I'm Richard Piet. Welcome back to EOS Traction for Your Workplace Goals. Michelle Mollard is a certified EOS implementer, entrepreneurial operating system. We've done a number of these episodes, and we invite you to subscribe. Where you get podcasts, just type it in EOS Traction for Your Workplace Goals. Bloop, there will be, and there'll be a subscribe button you can choose and be alerted when these episodes come available. Michelle Mollard, as I say, is a certified EOS implementer, and sharing insights about your workplace goals and how EOS can help with them is the focus. Hi, Michelle. Hi, Richard. Boy, we have special guests today. Tell us who we have.
Michele Mollard:I am so excited. Uh, we have Denny Stultz, visionary of visiting angels in Kalamazoo, Michigan, a regionally area, actually, not just Kalamazoo, but they do southwest Michigan. Uh, and then Ellen Kluk, uh, which is the integrator uh at said same company. Uh and I've got a little secret father-daughter specialty right here. Uh, just a dynamic duo as we talk about with the Visionary and Integrator, but even more dynamic because it's father-daughter. So uh super excited to have you both. Thank you both for joining us today.
Richard Piet:Hello.
Michele Mollard:Thanks for having us, Michelle.
Richard Piet:Yes, hello, Danny and Alan. Thank you for uh being here. What does visiting angels do? Let's find that out first.
Denny Stults:Well, uh, we are in the business of keeping people safe and comfortable and independent in their homes. And uh typically we work with folks that have some type of a physical challenge or a cognitive challenge, uh, maybe a family together, maybe a single person, but we send angel care professionals into their home to do whatever it is that they need. It could be uh cook a meal, um, play a game, uh, help with uh personal care, showering, toileting, those types of things. And uh, we do that for an hour at a time, up to 24 hours uh in a day.

▸ Data to examine:
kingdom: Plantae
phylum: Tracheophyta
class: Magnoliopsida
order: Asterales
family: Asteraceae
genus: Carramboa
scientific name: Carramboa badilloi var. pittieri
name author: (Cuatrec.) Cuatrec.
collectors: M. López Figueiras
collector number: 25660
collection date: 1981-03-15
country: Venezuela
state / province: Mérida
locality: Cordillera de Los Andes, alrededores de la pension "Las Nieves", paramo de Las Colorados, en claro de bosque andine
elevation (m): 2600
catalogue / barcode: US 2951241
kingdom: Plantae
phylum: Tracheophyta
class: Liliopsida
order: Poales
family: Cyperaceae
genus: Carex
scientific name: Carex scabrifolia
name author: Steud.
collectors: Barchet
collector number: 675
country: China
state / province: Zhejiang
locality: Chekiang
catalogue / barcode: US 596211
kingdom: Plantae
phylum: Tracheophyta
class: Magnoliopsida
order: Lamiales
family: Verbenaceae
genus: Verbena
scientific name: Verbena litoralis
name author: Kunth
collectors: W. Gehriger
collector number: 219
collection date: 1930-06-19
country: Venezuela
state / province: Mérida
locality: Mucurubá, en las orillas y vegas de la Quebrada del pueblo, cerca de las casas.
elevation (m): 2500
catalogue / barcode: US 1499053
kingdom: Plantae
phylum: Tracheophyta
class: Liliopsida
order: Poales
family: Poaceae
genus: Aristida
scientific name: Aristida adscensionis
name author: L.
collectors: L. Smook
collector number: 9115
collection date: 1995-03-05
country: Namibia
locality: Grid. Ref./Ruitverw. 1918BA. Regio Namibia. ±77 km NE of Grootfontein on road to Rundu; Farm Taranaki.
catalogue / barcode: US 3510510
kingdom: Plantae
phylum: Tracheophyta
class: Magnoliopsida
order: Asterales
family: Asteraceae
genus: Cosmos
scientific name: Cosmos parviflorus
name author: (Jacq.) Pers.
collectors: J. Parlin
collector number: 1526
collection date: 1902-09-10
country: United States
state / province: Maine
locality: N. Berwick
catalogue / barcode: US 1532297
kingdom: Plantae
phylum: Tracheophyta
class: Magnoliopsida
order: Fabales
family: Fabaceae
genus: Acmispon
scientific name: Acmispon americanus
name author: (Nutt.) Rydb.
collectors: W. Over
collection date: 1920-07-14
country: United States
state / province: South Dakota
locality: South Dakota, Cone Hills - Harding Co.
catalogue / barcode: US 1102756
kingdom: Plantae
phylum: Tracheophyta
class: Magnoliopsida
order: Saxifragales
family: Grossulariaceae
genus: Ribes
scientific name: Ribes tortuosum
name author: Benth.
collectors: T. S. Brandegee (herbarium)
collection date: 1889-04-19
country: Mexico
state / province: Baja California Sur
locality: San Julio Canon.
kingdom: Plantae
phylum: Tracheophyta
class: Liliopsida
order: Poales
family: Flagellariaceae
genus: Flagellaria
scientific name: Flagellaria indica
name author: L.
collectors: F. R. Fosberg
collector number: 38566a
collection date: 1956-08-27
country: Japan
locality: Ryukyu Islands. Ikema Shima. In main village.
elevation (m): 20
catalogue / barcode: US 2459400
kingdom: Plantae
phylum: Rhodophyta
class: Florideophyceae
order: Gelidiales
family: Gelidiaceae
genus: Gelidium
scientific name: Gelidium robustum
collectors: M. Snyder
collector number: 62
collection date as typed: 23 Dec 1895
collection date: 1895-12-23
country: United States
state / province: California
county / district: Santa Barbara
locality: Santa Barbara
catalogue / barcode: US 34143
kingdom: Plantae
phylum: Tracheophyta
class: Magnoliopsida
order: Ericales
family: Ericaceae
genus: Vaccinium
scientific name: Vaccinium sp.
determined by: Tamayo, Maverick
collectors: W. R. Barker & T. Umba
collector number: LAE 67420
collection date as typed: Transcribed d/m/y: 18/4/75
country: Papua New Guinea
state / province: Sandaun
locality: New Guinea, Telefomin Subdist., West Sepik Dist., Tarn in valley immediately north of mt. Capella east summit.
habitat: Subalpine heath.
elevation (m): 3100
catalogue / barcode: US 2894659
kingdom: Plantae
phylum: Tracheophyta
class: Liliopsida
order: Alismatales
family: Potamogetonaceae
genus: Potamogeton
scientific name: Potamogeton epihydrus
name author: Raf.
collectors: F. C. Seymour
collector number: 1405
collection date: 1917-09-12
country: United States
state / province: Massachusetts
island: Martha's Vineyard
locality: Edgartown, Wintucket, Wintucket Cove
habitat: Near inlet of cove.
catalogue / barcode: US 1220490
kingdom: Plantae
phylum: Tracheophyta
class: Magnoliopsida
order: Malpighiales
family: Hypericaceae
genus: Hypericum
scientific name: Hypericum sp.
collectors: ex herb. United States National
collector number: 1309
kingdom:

▸ Problems and tasks:
- a) Please write out the part of the EOS Traction podcast transcript between "Denny Stults:Well, uh, we" and "uh in a day.", inclusive.
- b) Carry on the EOS Traction podcast transcript from the point where its last sentence ends.

▸ Answers for the tasks:
- a)
Denny Stults:Well, uh, we are in the business of keeping people safe and comfortable and independent in their homes. And uh typically we work with folks that have some type of a physical challenge or a cognitive challenge, uh, maybe a family together, maybe a single person, but we send angel care professionals into their home to do whatever it is that they need. It could be uh cook a meal, um, play a game, uh, help with uh personal care, showering, toileting, those types of things. And uh, we do that for an hour at a time, up to 24 hours uh in a day.

- b)
Richard Piet:Ellen, this is interesting because I think sometimes the notion is when these challenges are presented, being in the home is uh for a limited time only. And uh what you're doing is assuring that that isn't the case.
Ellen Kluck:That that's so true. I think that a lot of people don't dream about aging in a nursing home or aging in somewhere other than the house they've lived in, maybe just for a short while or for 77 years. So we want to become part of their care team to help them stay in the place that they want to be.
Richard Piet:All right. So, Michelle, when you meet someone like Danny and Ellen, and uh they've brought evidently some challenges that they've faced to you, what do you want to know? And how did it eventuate with visiting angels?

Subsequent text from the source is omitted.